Enquanto o Ministério do Interior egípcio advertiu que responderia firmemente a qualquer tipo de violência, em um comunicado emitido duas horas antes da expiração do ultimato imposto ao presidente, o Exército reforçou a segurança nos arredores dos prédios oficiais e pediu aos funcionários administrativos da televisão estatal que deixassem seus escritórios.
====;Mursi foi traído;====
Um grande número de egípcios protestava diante do ministério, agitando bandeiras e cantando "Egito, Egito" ou "Saia".

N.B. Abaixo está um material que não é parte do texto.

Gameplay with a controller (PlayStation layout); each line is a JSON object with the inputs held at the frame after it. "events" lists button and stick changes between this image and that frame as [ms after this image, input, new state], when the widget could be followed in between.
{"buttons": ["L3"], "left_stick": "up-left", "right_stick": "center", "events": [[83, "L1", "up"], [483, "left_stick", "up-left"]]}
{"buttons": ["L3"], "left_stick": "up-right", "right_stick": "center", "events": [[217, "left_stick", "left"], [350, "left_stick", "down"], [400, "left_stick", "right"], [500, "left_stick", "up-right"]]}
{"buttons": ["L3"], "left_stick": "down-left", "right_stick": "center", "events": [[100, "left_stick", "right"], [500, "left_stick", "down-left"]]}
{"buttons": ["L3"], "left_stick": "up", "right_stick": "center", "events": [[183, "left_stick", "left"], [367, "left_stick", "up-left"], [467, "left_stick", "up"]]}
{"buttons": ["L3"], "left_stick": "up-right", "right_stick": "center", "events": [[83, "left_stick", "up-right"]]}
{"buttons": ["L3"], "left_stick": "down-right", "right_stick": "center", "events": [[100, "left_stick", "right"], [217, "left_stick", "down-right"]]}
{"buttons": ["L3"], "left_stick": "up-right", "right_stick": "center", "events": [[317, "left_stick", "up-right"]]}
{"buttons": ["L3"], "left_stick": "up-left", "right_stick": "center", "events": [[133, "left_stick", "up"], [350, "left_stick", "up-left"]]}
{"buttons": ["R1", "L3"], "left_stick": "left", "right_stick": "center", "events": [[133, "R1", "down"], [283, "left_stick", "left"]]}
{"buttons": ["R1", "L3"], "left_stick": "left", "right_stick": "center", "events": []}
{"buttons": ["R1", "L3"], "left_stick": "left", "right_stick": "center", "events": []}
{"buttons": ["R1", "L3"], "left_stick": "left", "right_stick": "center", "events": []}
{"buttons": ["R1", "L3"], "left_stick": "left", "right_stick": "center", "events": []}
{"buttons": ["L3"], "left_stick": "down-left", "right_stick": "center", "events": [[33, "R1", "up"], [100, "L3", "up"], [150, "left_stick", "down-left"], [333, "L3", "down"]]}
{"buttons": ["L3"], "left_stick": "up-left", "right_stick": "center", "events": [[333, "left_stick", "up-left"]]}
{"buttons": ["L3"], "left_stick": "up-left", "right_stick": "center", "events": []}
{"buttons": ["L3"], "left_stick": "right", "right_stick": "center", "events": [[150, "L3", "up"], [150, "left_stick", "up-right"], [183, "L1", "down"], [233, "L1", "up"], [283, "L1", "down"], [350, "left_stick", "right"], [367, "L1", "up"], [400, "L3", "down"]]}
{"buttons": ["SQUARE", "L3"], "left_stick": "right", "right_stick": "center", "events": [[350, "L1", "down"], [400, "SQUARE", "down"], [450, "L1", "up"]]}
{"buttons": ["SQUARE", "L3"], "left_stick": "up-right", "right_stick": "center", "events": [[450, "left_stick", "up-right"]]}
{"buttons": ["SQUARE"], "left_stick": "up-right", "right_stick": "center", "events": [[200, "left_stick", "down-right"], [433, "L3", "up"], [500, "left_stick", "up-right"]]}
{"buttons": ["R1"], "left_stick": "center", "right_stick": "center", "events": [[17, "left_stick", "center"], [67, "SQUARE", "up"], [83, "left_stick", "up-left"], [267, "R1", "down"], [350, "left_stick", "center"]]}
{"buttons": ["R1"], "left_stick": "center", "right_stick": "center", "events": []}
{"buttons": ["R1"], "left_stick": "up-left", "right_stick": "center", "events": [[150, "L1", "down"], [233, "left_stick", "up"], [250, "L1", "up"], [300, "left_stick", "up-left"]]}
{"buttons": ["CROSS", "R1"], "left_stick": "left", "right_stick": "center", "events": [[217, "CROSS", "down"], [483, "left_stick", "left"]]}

"Espero apenas uma coisa, que Mursi saia", afirmou Abdel Khalek Abdo, um agricultor de 56 anos vindo do delta do Nilo.
Na emblemática Praça Tahrir, dezenas de milhares de manifestantes que exigiam a renúncia do presidente ocupavam cada centímetro do local.
"Repetiu pelo menos mil vezes a palavra legitimidade, como se nós não existíssemos. A legitimidade depende do povo, que hoje protesta em todos os lados contra ele", disse Ruaya, uma manifestante de 19 anos que usava o véu islâmico.
Em outras partes do país, milhares de partidários de Mursi permaneciam reunidos na Praça Rabaa al-Adauiya, na periferia de Nasr City. "Mursi foi traído, é um golpe de Estado contra um presidente eleito", disse um deles.